Four Supreme Court justices — Clarence Thomas, Samuel Alito, Neil Gorsuch and Brett Kavanaugh — have in the past at least entertained ISL theory. But during oral arguments in December, a majority of the court seemed unwilling to adopt a strong version of the theory.


But since December, the North Carolina state Supreme Court announced it was rehearing a case on redistricting in the state — a highly unusual move that came after the court flipped from 4-3 Democratic to 5-2 Republican in the November elections. Ultimately, the North Carolina state Supreme Court overturned its own ruling on redistricting and said that it would not litigate partisan gerrymandering, vacating the decision that is the basis for the Moore case the U.S. Supreme Court is still considering.

That has raised the question of if the U.S. Supreme Court will still issue a decision in Moore or dismiss the case as improvidently granted, which is the court effectively saying it should not have heard it in the first place. There have been signs the court is leaning in that direction.

The federal Supreme Court has — twice — asked parties involved in the case to issue further briefings: Once after the North Carolina court said it would rehear the case, and again following the ruling out of North Carolina. Court watchers say the plea for more briefings was a sign the U.S. Supreme Court might ultimately skip on issuing a decision.

This situation is leading to a fairly unusual divide — with some opponents of the theory arguing that the court doesn’t have the jurisdiction to issue the ruling and should dismiss the case, and others arguing it is imperative that the court still issue a decision now.

The North Carolina state court ruling “makes it even more clear that the Supreme Court needs to make a decision about whether or not that legislature should be able to rule over federal elections without any checks or balances or if we still want courts to have a role,” said Kathay Feng, the vice president of programs at the good government group Common Cause.
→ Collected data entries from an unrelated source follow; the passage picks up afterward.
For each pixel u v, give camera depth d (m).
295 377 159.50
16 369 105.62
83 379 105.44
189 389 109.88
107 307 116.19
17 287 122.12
Common Cause is one of the parties in the federal lawsuit opposing the ISL theory.

“We need to have a definitive answer from the Supreme Court,” she continued.


But Marc Elias — the powerful Democratic lawyer whose firm is representing other parties in the Moore case — disagreed, saying the case always had jurisdictional problems and the high court had no business weighing in.

Elias, who is not counsel of record for the Moore case, argued that the conversation around ISL is one that is largely taking place by people who are in the “faculty lounge at various law schools” and not those who regularly litigate cases. And, he says, the current makeup of the court also raises a concern. “Given the composition of the Supreme Court, no one who cares about free and fair elections should be rushing to get the Supreme Court to potentially create any doctrine where none exists,” he added.

The court has not given any indication on when it would issue either a decision on the case, or potentially dismiss it as improvidently granted. But if it does, there would be relatively few opportunities for the court to reconsider ISL before the heat of the 2024 election.

Levitt, the former White House aide, argues that with so many justices publicly embracing at least part of the theory in past writings, the court has already started to “play footsie” with ISL — and lower courts could follow that lead and try to write the theory into decisions.

"Mixed signals in the middle of an election cycle are a real problem,” Levitt said.